Grilled Cilantro Lime Corn Chicken Avocado Tacos

Modified from the original recipe at https://www.cakenknife.com/charred-cilantro-lime-corn-chicken-avocado-tacos/
Grilled Cilantro Lime Corn Chicken Avocado Tacos
Modified from the original recipe at https://www.cakenknife.com/charred-cilantro-lime-corn-chicken-avocado-tacos/
Steps
- 1
1. Flatten chicken breast
- 2
Add chicken, lime, juice, soy sauce, garlic, cumin, chili powder, salt, and pepper for the chili lime chicken to a large sealable bag. Shake to combine the ingredients and seal.
- 3
Place in the refrigerator and marinate for at least 4 hours or overnight, if possible.
- 4
Preheat grill, or set oven to 350˚F
- 5
To make the sauce, add yogurt, cilantro, garlic, lime juice, salt and pepper to a blender or food processor. Blend for 30-60 seconds. Set aside.
- 6
Grill Instructions: When the grill is hot, remove chicken breasts from the marinade and place on the grill.

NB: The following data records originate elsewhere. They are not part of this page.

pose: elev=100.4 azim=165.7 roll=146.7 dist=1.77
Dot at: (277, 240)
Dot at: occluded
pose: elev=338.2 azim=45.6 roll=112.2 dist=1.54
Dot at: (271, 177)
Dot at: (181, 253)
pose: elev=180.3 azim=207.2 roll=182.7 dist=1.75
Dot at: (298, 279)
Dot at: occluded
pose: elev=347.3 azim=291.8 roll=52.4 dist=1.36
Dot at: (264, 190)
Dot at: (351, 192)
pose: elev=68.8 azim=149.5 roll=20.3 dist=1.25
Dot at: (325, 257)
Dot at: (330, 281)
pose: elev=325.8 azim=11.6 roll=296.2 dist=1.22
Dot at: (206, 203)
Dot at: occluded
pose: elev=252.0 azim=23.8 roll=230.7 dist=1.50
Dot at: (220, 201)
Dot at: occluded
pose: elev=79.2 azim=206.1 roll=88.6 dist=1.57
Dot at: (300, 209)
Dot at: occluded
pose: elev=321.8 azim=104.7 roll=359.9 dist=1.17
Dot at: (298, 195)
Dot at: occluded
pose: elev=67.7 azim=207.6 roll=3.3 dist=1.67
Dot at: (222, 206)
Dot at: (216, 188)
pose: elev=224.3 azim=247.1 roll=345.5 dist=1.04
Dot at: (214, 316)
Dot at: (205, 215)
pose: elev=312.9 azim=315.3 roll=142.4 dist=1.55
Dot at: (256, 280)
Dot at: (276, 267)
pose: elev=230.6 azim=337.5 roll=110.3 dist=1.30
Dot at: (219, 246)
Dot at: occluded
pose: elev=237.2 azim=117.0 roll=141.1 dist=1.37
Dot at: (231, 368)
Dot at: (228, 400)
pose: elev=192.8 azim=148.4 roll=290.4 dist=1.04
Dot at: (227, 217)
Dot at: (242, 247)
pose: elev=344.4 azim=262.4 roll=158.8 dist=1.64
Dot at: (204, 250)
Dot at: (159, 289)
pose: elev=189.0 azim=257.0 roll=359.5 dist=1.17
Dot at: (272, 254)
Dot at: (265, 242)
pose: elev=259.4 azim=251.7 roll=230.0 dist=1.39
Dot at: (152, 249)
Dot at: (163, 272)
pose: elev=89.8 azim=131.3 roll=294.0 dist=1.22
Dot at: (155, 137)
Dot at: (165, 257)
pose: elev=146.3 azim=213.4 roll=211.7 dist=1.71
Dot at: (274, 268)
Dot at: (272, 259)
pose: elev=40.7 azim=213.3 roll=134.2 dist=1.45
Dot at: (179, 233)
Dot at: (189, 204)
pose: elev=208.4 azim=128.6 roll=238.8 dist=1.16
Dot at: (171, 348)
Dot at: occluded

Place corn cobs on the grill as well.
- 7
Oven Instructions: When the oven is warm, set the broil to high, remove chicken breasts from the marinade and place on a grill pan. Place corn cobs on the grill as well.
- 8
Grill until corn and chicken are cooked through, flipping halfway through (about 5 minutes per side). You will want the chicken to be 155˚F internally before removing and 165˚F before serving.
- 9
When corn is cool enough to handle, cut corn kernels away from the cobs. Add to a large bowl with jalapeño, lime juice, lime zest, cilantro, salt, pepper, and cayenne. Stir to combine.
- 10
Slice chicken into strips.
- 11
To assemble tacos, top with slices of avocado, corn salsa, shredded cabbage, queso fresco or sauce
- 12
Serve immediately with hot sauce, chopped cilantro, and lime wedges.